▸ CONSIGNE A
Recopiez le passage du texte sur la place des femmes en URSS. Commencez aux mots « Bien sûr, tout » et arrêtez-vous après « et à l'église. ».
▸ CONSIGNE B
Prolongez le texte sur la place des femmes en URSS après sa dernière phrase.

▸ TEXTE À LIRE
──────────

Les Occidentaux ont tendance à ignorer que la modernisation rapide de la Russie et de certains pays d'Europe de l'Est a coïncidé avec l'avènement du socialisme d'État. En 1910, par exemple, l'espérance de vie en Russie tsariste avoisine 33 ans, contre 49 ans en France. En 1970, elle a plus que doublé, atteignant en URSS 68 ans, soit trois ans de moins seulement qu'en France. L'Union soviétique inscrit le principe d'égalité juridique entre les sexes dans sa Constitution dès 1918 et légalise l'avortement en 1920 — une première mondiale. Elle déploie des efforts ambitieux pour financer des modes de garde d'enfant collectifs bien avant que l'Ouest ne s'en préoccupe, et investit massivement dans l'instruction et la formation des femmes. Malgré les multiples dysfonctionnements de la planification centralisée, le bloc de l'Est accomplit après la seconde guerre mondiale d'importants progrès scientifiques et technologiques, auxquels les femmes contribuent grandement.
Bien sûr, tout est loin d'être parfait. L'avortement est à nouveau interdit en 1936 et le demeurera jusqu'en 1955. La culture patriarcale oblige les femmes à assumer, en plus de leur travail rémunéré, les tâches domestiques dont les hommes refusent de s'acquitter. À cause des pénuries, l'achat de produits de base exige autant d'efforts qu'une ascension de l'Himalaya ; les couches jetables ou les produits d'hygiène féminine sont souvent impossibles à se procurer. Et les échelons supérieurs du pouvoir politique et économique restent largement occupés par des hommes. Pourtant, les progrès sont notables. Après 1945, les femmes vivant en Union soviétique et en Europe de l'Est intègrent largement la population active, tandis qu'en Occident elles restent souvent cantonnées à la cuisine et à l'église.
Durant le guerre froide, leur statut dans la société suscite entre les deux blocs une rivalité qui joue un rôle d'aiguillon pour les pays occidentaux. En 1942, les Américains découvrent, fascinés, les exploits de la jeune tireuse d'élite soviétique Lioudmila Pavlitchenko (309 nazis tués à son palmarès), qui effectue une tournée aux états-Unis en compagnie de la première dame Eleanor Roosevelt. Washington ne commence à s'inquiéter de la menace que représente l'émancipation des femmes soviétiques qu'après le lancement du satellite Spoutnik, en 1957. L'URSS, qui mobilise deux fois plus de matière grise que les États-Unis — celle des hommes et celle des femmes —, ne risque-t-elle pas de les devancer dans la conquête de l'espace ? Le gouvernement américain adopte l'année suivante une loi pour la défense nationale qui alloue des fonds à la formation scientifique des femmes.

──────────

▸ DONNÉES FOURNIES
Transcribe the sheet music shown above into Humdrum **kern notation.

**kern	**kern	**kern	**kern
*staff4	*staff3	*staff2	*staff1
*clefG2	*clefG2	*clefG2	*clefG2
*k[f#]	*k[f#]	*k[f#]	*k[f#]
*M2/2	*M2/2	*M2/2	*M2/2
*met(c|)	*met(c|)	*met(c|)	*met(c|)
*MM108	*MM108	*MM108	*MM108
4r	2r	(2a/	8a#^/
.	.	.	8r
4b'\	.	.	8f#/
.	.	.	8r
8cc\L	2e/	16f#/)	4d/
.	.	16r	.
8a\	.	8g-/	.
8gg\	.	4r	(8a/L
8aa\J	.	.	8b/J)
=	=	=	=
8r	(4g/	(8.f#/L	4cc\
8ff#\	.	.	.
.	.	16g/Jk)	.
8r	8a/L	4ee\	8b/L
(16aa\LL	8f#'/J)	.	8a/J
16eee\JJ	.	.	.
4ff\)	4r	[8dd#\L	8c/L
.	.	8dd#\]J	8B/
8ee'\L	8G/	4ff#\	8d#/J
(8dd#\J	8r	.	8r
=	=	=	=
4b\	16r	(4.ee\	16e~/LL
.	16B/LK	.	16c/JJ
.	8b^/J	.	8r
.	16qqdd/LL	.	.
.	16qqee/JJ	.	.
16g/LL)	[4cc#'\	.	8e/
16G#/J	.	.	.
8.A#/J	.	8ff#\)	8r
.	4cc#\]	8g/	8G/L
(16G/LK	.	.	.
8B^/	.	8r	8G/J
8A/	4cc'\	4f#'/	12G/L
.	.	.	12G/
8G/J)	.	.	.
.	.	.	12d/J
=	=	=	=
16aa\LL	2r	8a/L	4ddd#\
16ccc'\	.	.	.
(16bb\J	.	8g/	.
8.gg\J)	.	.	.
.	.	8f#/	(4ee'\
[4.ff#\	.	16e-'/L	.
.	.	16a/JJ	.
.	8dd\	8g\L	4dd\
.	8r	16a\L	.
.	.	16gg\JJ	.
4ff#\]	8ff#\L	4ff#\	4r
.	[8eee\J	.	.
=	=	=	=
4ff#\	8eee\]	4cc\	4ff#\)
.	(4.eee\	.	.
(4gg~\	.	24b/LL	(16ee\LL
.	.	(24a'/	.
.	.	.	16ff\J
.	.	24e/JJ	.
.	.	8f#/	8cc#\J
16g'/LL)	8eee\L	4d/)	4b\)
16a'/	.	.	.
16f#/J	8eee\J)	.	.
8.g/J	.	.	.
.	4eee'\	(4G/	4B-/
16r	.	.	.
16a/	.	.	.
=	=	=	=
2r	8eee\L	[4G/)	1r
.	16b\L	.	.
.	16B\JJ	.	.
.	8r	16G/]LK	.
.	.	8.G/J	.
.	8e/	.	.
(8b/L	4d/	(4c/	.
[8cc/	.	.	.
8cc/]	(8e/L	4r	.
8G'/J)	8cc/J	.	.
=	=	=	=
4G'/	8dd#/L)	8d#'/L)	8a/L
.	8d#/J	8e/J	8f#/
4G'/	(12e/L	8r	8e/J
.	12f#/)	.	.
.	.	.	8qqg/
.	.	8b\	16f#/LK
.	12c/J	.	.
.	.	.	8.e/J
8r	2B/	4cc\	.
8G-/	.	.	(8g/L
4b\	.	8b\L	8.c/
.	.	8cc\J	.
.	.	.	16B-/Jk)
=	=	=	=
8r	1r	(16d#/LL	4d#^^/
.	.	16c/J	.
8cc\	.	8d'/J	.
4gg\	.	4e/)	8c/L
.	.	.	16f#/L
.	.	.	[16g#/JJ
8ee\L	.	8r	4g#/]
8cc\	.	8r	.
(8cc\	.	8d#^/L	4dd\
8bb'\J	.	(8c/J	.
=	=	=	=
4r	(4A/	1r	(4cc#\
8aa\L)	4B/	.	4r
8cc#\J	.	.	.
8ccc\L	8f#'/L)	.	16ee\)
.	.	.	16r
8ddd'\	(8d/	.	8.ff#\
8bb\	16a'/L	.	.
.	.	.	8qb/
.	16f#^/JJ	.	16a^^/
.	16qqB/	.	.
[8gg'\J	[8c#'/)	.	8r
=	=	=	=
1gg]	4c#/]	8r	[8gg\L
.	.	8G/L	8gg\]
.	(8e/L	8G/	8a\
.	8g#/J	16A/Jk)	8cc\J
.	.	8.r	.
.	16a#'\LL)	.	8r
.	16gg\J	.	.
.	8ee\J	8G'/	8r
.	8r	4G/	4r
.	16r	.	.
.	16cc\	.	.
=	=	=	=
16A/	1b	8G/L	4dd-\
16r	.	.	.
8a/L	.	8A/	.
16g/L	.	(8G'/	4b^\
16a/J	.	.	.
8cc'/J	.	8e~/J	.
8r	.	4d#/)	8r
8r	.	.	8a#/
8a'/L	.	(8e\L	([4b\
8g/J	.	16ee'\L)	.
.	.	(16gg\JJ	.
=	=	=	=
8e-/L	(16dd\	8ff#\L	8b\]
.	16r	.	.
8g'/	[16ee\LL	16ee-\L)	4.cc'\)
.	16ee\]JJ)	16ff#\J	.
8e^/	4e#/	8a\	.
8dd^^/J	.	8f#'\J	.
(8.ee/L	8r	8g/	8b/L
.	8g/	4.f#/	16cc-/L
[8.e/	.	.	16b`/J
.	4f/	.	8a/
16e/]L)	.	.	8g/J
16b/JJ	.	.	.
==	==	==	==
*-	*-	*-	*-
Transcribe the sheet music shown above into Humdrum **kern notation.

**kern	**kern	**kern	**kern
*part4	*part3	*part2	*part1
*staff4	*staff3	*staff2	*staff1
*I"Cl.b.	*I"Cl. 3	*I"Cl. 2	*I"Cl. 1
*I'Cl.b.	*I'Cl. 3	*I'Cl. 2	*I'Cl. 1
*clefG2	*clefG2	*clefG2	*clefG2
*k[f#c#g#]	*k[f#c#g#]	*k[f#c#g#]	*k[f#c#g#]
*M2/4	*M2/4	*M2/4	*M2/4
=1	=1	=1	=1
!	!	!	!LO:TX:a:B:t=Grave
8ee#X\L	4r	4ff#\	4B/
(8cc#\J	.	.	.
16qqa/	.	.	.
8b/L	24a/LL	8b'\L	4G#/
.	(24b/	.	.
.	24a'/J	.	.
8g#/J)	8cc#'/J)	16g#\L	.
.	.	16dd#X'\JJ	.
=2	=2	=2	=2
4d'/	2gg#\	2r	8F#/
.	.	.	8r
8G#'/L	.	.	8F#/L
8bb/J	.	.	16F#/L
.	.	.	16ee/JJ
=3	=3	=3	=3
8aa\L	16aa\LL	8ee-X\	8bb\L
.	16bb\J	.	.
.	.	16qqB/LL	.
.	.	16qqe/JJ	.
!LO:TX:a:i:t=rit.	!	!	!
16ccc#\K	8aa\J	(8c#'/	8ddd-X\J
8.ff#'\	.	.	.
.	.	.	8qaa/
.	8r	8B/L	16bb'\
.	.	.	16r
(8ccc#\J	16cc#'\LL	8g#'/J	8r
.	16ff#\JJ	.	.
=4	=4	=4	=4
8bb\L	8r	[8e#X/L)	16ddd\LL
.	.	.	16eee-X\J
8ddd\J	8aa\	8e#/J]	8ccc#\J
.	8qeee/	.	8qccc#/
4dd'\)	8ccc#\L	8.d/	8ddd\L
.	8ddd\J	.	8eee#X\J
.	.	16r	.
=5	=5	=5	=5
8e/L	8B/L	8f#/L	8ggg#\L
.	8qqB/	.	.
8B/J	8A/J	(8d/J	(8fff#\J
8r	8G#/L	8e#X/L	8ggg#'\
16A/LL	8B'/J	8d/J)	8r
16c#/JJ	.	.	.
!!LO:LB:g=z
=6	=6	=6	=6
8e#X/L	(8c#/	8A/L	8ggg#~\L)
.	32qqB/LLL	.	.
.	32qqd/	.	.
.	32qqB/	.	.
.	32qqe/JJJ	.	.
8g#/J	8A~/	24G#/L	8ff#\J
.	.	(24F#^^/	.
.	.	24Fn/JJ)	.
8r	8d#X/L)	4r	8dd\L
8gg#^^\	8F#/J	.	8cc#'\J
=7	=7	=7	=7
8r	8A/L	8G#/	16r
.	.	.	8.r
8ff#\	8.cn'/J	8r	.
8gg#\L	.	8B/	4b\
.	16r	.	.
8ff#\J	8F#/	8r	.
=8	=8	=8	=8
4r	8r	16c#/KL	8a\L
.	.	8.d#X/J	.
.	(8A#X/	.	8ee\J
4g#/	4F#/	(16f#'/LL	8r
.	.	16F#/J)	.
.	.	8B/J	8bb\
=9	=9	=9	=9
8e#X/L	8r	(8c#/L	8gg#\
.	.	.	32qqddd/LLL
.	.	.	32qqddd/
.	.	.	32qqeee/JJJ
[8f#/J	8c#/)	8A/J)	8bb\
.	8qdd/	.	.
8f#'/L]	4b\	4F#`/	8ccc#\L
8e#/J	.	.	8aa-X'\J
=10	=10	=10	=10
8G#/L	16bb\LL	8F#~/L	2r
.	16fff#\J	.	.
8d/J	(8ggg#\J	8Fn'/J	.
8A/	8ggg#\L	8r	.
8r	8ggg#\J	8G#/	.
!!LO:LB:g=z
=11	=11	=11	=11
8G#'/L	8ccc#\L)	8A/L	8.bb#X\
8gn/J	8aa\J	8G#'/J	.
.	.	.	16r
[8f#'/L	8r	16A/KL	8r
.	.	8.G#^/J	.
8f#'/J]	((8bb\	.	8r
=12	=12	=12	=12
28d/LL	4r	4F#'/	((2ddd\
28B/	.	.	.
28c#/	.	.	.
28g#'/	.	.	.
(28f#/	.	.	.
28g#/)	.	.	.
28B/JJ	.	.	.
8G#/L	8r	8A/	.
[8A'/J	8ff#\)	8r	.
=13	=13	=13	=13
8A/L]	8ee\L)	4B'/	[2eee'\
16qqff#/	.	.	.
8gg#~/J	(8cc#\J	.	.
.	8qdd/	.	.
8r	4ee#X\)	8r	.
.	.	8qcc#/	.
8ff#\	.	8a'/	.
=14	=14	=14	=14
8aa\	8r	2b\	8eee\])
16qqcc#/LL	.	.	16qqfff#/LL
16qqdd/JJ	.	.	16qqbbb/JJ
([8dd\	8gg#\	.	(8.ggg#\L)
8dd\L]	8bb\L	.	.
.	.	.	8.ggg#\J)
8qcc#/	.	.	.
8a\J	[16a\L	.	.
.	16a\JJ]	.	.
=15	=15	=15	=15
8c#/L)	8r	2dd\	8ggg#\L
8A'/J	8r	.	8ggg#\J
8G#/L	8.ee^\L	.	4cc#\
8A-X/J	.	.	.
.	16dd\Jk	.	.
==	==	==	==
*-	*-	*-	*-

──────────

▸ RÉPONSE ATTENDUE A
Bien sûr, tout est loin d'être parfait. L'avortement est à nouveau interdit en 1936 et le demeurera jusqu'en 1955. La culture patriarcale oblige les femmes à assumer, en plus de leur travail rémunéré, les tâches domestiques dont les hommes refusent de s'acquitter. À cause des pénuries, l'achat de produits de base exige autant d'efforts qu'une ascension de l'Himalaya ; les couches jetables ou les produits d'hygiène féminine sont souvent impossibles à se procurer. Et les échelons supérieurs du pouvoir politique et économique restent largement occupés par des hommes. Pourtant, les progrès sont notables. Après 1945, les femmes vivant en Union soviétique et en Europe de l'Est intègrent largement la population active, tandis qu'en Occident elles restent souvent cantonnées à la cuisine et à l'église.

▸ RÉPONSE ATTENDUE B
Le 14 décembre 1961, le président John F. Kennedy signe le décret 10980, à l'origine de la première commission présidentielle sur la condition de la femme. Le préambule cite parmi ses raisons d'être la sécurité nationale, non seulement parce que l'État a besoin d'une armée de réserve de travailleuses en temps de guerre, mais aussi parce que les dirigeants américains redoutent que les idéaux socialistes ne séduisent les femmes au foyer américaines frustrées et ne les jettent dans les bras des « rouges ».
Le 17 juin 1963, on peut lire en « une » du New York Herald Tribune : « Une Soviétique blonde devient la première femme envoyée dans l'espace », et du Springfield Union : « Les Soviétiques envoient en orbite la première cosmonette ». Les journaux publient des images de Valentina Terechkova, âgée de 26 ans, souriante dans son scaphandre de cosmonaute portant l'inscription cyrillique « CCCP » ( « URSS » en alphabet latin). « Les Russes apportent ainsi la preuve que la femme peut rivaliser avec l'homme dans les exercices les plus difficiles auxquels nous convie l'évolution de la technique », écrit Nicolas Vichney dans Le Monde du 18 juin 1963. Tandis que les dirigeants occidentaux continuent de craindre les conséquences de la libération des femmes sur la vie familiale traditionnelle, les Soviétiques mettent l'une d'elles en orbite… En réaction au nombre de médailles d'or accumulées par les sportives soviétiques aux Jeux olympiques de Munich en 1972, les Américains adoptent cette année-là une loi en faveur de l'athlétisme féminin. Chaque avancée dans le bloc de l'Est oblige les pays capitalistes à prendre de nouvelles mesures.

Le Monde diplomatique n° 808, juillet 2021 : Les « grands-mères rouges » du mouvement international des femmes. p. 14-15.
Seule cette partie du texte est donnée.